How is it different from Statistics? In the grand scheme of things, they are not very different. As implied by the name, Biostatisticians focus on data related to biology while statisticians tend to be more general. However, the underlying theory and skills we learn are similar. In my view, the major difference is that Biostatisticians, in general, tend to be more interested in data and the subject matter, while in Statistics Departments more emphasis is given to the mathematical theory.

What type of job can I get with a Phd In Biostatistics? A well paying one. And you will have many options to chose from. Our graduates tend to go to academia, industry or government. Also, the Bio in the name does not keep our graduates for landing non-bio related jobs, such as in high tech. The reason for this is that the training our students receive and the what they learn from research experiences can be widely applied to data analysis challenges.
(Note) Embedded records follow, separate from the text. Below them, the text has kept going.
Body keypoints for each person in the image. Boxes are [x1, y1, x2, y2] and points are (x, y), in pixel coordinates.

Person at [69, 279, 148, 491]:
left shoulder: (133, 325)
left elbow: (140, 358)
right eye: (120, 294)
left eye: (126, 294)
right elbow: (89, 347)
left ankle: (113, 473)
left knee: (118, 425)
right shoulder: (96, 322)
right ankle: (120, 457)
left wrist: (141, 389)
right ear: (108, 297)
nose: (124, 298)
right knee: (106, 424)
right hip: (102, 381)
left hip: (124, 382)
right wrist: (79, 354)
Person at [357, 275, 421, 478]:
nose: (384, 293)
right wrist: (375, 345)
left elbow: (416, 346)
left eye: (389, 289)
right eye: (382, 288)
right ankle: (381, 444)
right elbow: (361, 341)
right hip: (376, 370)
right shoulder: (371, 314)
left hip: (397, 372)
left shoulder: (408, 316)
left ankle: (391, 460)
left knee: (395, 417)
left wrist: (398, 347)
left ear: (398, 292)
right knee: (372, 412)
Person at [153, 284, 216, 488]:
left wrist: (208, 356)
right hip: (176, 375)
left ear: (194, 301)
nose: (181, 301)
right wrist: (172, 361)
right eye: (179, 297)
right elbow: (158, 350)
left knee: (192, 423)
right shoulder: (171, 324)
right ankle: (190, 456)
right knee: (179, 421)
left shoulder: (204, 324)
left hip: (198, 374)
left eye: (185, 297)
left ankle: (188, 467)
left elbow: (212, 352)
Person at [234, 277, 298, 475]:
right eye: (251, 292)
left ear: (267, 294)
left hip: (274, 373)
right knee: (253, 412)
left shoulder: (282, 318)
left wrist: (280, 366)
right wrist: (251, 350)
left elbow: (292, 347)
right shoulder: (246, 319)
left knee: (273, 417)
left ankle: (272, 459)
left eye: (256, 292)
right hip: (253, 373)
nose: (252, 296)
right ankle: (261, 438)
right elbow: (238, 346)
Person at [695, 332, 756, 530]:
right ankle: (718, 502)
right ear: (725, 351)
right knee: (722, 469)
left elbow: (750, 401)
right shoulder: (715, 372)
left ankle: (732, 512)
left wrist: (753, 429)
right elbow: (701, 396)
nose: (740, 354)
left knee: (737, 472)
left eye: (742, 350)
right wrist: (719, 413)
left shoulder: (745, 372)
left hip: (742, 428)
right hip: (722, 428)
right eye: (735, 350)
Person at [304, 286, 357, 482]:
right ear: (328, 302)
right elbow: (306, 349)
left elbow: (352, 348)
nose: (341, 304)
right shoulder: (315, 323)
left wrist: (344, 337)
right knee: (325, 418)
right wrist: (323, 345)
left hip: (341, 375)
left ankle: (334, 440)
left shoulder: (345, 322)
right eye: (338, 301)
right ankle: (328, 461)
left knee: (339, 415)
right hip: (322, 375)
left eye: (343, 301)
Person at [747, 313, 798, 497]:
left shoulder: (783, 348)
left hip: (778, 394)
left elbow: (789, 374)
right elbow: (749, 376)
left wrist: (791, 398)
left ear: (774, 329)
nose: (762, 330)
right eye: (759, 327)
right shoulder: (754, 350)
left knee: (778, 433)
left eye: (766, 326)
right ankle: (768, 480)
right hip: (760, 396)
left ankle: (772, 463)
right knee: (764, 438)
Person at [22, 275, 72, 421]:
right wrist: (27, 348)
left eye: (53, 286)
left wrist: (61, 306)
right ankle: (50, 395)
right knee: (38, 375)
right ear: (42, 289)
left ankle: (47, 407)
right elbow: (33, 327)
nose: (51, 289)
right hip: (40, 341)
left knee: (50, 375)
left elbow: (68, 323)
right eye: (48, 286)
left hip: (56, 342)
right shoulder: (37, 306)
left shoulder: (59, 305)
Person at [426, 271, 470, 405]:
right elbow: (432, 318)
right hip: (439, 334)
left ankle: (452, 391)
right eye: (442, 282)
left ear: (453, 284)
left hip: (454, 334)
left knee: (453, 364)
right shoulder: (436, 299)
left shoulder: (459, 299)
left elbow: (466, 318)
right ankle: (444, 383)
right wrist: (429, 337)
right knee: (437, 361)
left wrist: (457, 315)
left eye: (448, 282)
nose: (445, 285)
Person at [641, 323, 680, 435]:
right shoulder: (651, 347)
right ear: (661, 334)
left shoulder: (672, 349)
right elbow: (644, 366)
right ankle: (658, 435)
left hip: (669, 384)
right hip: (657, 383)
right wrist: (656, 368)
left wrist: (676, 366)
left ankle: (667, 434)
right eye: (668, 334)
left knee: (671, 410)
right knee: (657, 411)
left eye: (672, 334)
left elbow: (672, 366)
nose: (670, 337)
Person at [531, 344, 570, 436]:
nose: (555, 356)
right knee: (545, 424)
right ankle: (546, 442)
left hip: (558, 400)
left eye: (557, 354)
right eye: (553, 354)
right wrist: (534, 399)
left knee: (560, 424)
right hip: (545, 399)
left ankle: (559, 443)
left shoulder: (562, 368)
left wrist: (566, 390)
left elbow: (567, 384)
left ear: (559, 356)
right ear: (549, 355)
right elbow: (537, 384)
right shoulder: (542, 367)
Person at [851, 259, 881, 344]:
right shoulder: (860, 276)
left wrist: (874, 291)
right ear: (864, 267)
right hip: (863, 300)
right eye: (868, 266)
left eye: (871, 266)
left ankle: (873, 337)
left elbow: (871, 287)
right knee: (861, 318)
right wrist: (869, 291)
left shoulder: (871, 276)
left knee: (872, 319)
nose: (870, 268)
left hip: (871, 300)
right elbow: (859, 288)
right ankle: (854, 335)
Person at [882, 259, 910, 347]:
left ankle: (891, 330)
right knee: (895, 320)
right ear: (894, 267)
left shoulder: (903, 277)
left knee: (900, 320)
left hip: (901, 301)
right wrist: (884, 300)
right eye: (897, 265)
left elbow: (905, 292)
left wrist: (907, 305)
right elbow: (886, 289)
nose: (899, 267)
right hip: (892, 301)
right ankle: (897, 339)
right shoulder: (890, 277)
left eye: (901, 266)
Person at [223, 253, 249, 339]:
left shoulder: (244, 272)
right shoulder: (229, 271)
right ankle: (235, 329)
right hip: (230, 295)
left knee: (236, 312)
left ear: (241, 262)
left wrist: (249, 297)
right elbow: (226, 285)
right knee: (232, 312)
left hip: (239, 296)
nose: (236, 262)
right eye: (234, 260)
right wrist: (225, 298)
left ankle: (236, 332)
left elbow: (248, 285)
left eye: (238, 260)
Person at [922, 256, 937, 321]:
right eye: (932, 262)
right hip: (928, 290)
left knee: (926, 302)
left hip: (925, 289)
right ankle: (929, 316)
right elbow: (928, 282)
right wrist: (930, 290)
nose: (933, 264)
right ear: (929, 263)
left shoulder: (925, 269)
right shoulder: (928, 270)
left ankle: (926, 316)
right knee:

How should I prepare if I want to apply to a PhD program? First you need to decide if you are going to like it. One way to do this is to participate in one of the summer programs where you get a glimpse of what we do. My department runs one of these as well.  However, as an undergrad I would mainly focus on courses. Undergraduate research experiences are a good way to get an idea of what it’s like, but it is difficult to do real research unless you can set aside several hours a week for several consecutive months. This is difficult as an undergrad because you have to make sure to do well in your courses, prepare for the GRE, and get a solid mathematical and computing foundation in order to conduct research later. This is why these programs are usually in the summer. If you decide to apply to a PhD program, I recommend you take advanced math courses such as Real Analysis and Matrix Algebra. If you plan to develop software for complex datasets, I  recommend CS courses that cover algorithms and optimization. Note that programming skills are not the same thing as the theory taught in these CS courses. Programming skills in R will serve you well if you plan to analyze data regardless of what academic route you follow. Python and a low-level language such as C++ are more powerful languages that many biostatisticians use these days.

I think the demand for well-trained researchers that can make sense of data will continue to be on the rise. If you want a fulfilling job where you analyze data for a living, you should consider a PhD in Biostatistics.